Width: 49 3/16 in. (125 cm)
Length: 93 1/2 in. (237.5 cm)
Purchase, Amati Gifts, in memory of Frederick P. Rose, 2001
Not on view
Conrad Graf (1782-1851), maker of this six and one-half octave piano, was one of the most important fortepiano makers in Vienna between 1822-42. In 1824 Graf was appointed Austrian court keyboard instrument maker and in 1835 received a gold medal at the Austrian Industrial Products Exhibition. Composers such as Beethoven, Czerny, Schubert, Schumann, Kalkbrenner, Mendelssohn, Chopin, Liszt, and Brahms, as well as the Empress of Russia, the Queen of Saxony, and the Archduke and Archduchess of Austria owned Graf pianos. This instrument was probably made the year before Robert Schumann's Graf piano, a period that includes many of the greatest works of the piano repertoire.
The walnut-veneered, oak case is constructed almost entirely of wood (there is no metal frame, as in the modern piano).

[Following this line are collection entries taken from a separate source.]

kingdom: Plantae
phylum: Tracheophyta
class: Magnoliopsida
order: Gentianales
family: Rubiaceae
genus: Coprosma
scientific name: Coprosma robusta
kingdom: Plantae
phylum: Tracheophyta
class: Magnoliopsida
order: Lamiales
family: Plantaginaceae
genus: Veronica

The four pedals control the dampers (allowing tones to be sustained or silenced), two moderators to change the timbre, and a una corda (soft pedal).
Signature: (on soundboard, printed and signed label) "Goldene Medaille/FERDINAND I. KAISER VON OESTERREICH/Conrad Graf/in Wien/Fortepiano/No. 2564. Conrad Graf mp." on yoke (maker's brand): 564/WERK/DES/CONR:GRAF/IN WIEN"
Inscription: nameplate: "CONRAD GRAF/kaiserl : kön : hof-fortepianomacher/WIEN/nächst der Carls-Kirche im Mondschein No. 102."
"Recent Acquisitions: A Selection 2000-2001." The Metropolitan Museum of Art Bulletin (2001), pg. 37, ill.